When Giotto met Comet Halley 30 years ago – Watch!

This week, scientists are celebrating the 30th anniversary of Giotto spacecraft’s close encounter with Comet Halley.

When Giotto met Comet Halley 30 years ago – Watch!
Image credit: Wikipedia

New Delhi: 30 years ago, the European Space Agency (ESA)’s Giotto flew by and studied Comet Halley and thus it became the first ever spacecraft to make close up observations of a comet.

On the night of 13-14 March 1986, the robotic spacecraft flew to within a mere 596 km of the Comet Halley revealing for the first time how a cometary nucleus looks up close.

Watch the video of the Giotto's historic flyby of the comet below:

Video credit: Our Universe Visualized/YouTube

It is said that images of the comet Halley's nucleus obtained by the Halley Multicolour Camera on board Giotto spacecraft were processed to produce the above video sequence depicting the close fly-by of the comet on March 14, 1986.

As scientists analysed the unique images and data from Giotto, they were also thinking ahead, laying the foundations of a future project that would evolve into Rosetta mission, wrote ESA in a blog post.
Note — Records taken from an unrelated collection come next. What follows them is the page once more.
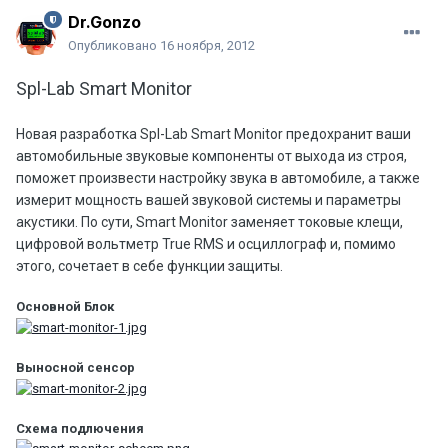
Dr.Gonzo
Опубликовано
16 ноября, 2012
Spl-Lab Smart Monitor
Новая разработка Spl-Lab Smart Monitor предохранит ваши
автомобильные звуковые компоненты от выхода из строя,
поможет произвести настройку звука в автомобиле, а также
измерит мощность вашей звуковой системы и параметры
акустики. По сути, Smart Monitor заменяет токовые клещи,
цифровой вольтметр True RMS и осциллограф и, помимо
этого, сочетает в себе функции защиты.
Основной Блок
Выносной сенсор
Схема подлючения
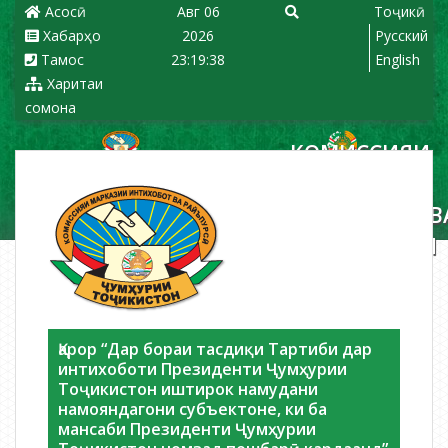
Асосӣ
Авг 06
Тоҷикӣ
Хабарҳо
2026
Русский
Тамос
23:19:39
English
Харитаи
сомона
КОМИССИЯИ
МАРКАЗИИ
ИНТИХОБОТ В
РАЪЙПУРСИИ
ҶУМҲУРИИ
ТОҶИКИСТОН
Қарор “Дар бораи тасдиқи Тартиби дар
интихоботи Президенти Ҷумҳурии
Тоҷикистон иштирок намудани
намояндагони субъектоне, ки ба
мансаби Президенти Ҷумҳурии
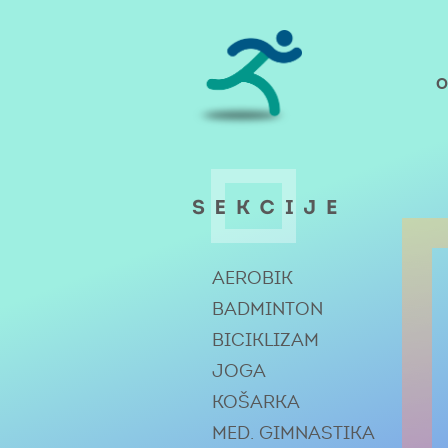
AEROBIK
BADMINTON
BICIKLIZAM
JOGA
KOŠARKA
MED. GIMNASTIKA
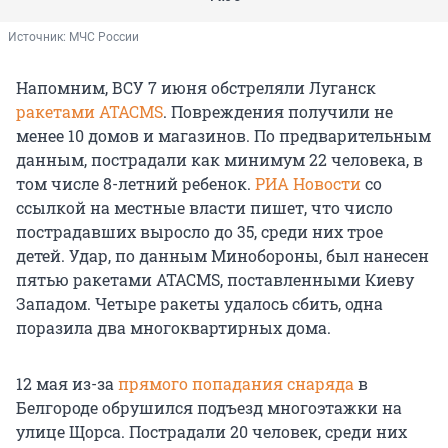
Источник: 
МЧС России
Напомним, ВСУ 7 июня обстреляли Луганск
ракетами ATACMS
. Повреждения получили не
менее 10 домов и магазинов. По предварительным
данным, пострадали как минимум 22 человека, в
том числе 8-летний ребенок.
РИА Новости
со
ссылкой на местные власти пишет, что число
пострадавших выросло до 35, среди них трое
детей. Удар, по данным Минобороны, был нанесен
пятью ракетами ATACMS, поставленными Киеву
Западом. Четыре ракеты удалось сбить, одна
поразила два многоквартирных дома.
12 мая из-за
прямого попадания снаряда
в
Белгороде обрушился подъезд многоэтажки на
улице Щорса. Пострадали 20 человек, среди них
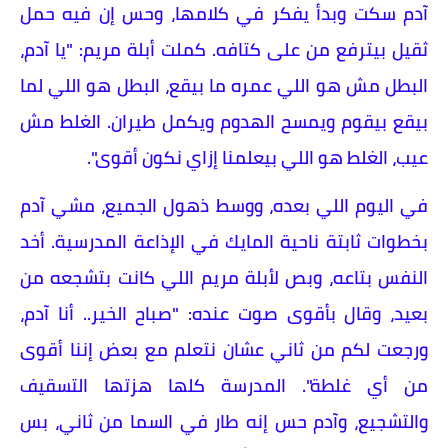
آدم سكت وبدأ يفكر في كلامها، وحس إن فيه حمل
ثقيل بيترفع من على كتافه. كملت أبلة مريم: "يا آدم،
البطل مش هو اللي عمره ما بيقع، البطل هو اللي لما
بيقع بيقوم ويمسح الهدوم ويكمل طيران. الغلط مش
عيب، الغلط هو اللي بيعلمنا إزاي نكون أقوى".
في اليوم اللي بعده، ووسط ذهول الجميع، مشي آدم
بخطوات ثابتة ناحية المايك في الإذاعة المدرسية. أخد
النفس بتاعه، وبص لأبلة مريم اللي كانت بتشجعه من
بعيد، وقال بأقوى صوت عنده: "صباح الخير.. أنا آدم،
ورجعت لكم من ثاني عشان نتعلم مع بعض إننا أقوى
من أي غلطة". المدرسة كلها هزتها التسقيف
والتشجيع، وآدم حس إنه طار في السما من ثاني، بس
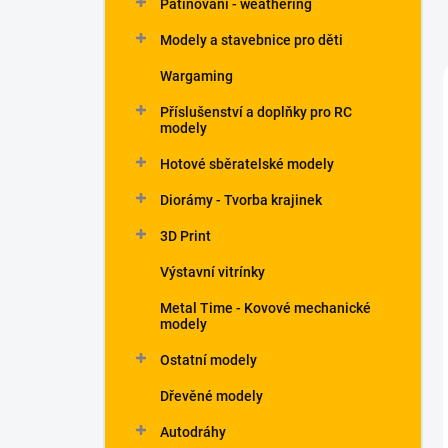
Patinování - weathering
a
n
Modely a stavebnice pro děti
e
Wargaming
l
Příslušenství a doplňky pro RC
modely
Hotové sběratelské modely
Diorámy - Tvorba krajinek
3D Print
Výstavní vitrínky
Metal Time - Kovové mechanické
modely
Ostatní modely
Dřevěné modely
Autodráhy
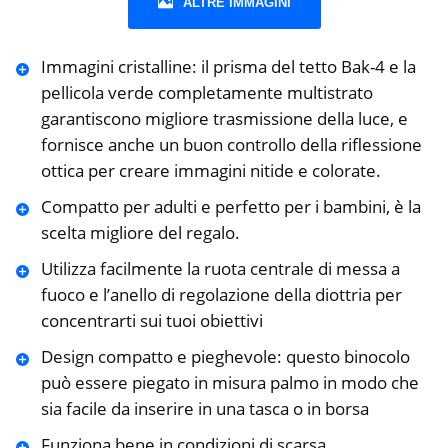
ALTRE IMMAGINI
Immagini cristalline: il prisma del tetto Bak-4 e la
pellicola verde completamente multistrato
garantiscono migliore trasmissione della luce, e
fornisce anche un buon controllo della riflessione
ottica per creare immagini nitide e colorate.
Compatto per adulti e perfetto per i bambini, è la
scelta migliore del regalo.
Utilizza facilmente la ruota centrale di messa a
fuoco e l’anello di regolazione della diottria per
concentrarti sui tuoi obiettivi
Design compatto e pieghevole: questo binocolo
può essere piegato in misura palmo in modo che
sia facile da inserire in una tasca o in borsa
Funziona bene in condizioni di scarsa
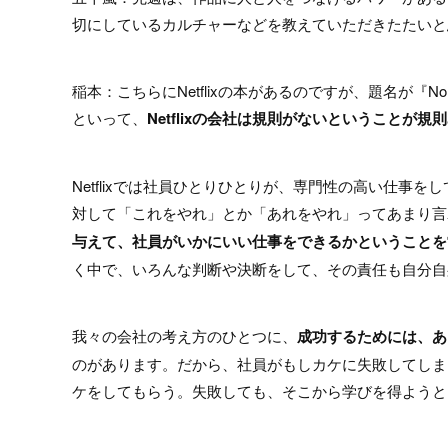
切にしているカルチャーなどを教えていただきたたいと
稲本：こちらにNetflixの本があるのですが、題名が『No Rules Rul
といって、
Netflixの会社は規則がないということが
Netflixでは社員ひとりひとりが、専門性の高い仕
対して「これをやれ」とか「あれをやれ」ってあまり言
与えて、社員がいかにいい仕事をできるかということを
く中で、いろんな判断や決断をして、その責任も自分自
我々の会社の考え方のひとつに、
成功するためには、あ
のがあります。だから、社員がもしカケに失敗してしま
ケをしてもらう。失敗しても、そこから学びを得ようと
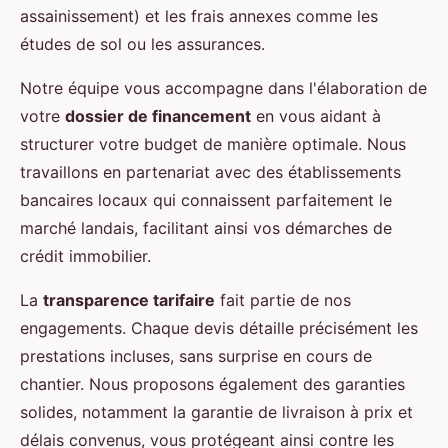
assainissement) et les frais annexes comme les
études de sol ou les assurances.
Notre équipe vous accompagne dans l'élaboration de
votre
dossier de financement
en vous aidant à
structurer votre budget de manière optimale. Nous
travaillons en partenariat avec des établissements
bancaires locaux qui connaissent parfaitement le
marché landais, facilitant ainsi vos démarches de
crédit immobilier.
La
transparence tarifaire
fait partie de nos
engagements. Chaque devis détaille précisément les
prestations incluses, sans surprise en cours de
chantier. Nous proposons également des garanties
solides, notamment la garantie de livraison à prix et
délais convenus, vous protégeant ainsi contre les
ESA's Rosetta reached Comet 67P/Churyumov-Gerasimenko in 2014, orbiting the comet and deploying the Philae lander.

In August 2015, Rosetta escorted the comet as they passed perihelion - the closest point to the Sun along their orbit, and will continue close-up studies until the end of September 2016, when it will be guided into a controlled impact on the surface.

This week, scientists are celebrating the 30th anniversary of Giotto’s close encounter with Comet Halley, as well as the continuing investigations by Rosetta, at the 50th ESLAB Symposium “From Giotto to Rosetta,” in Leiden, the Netherlands.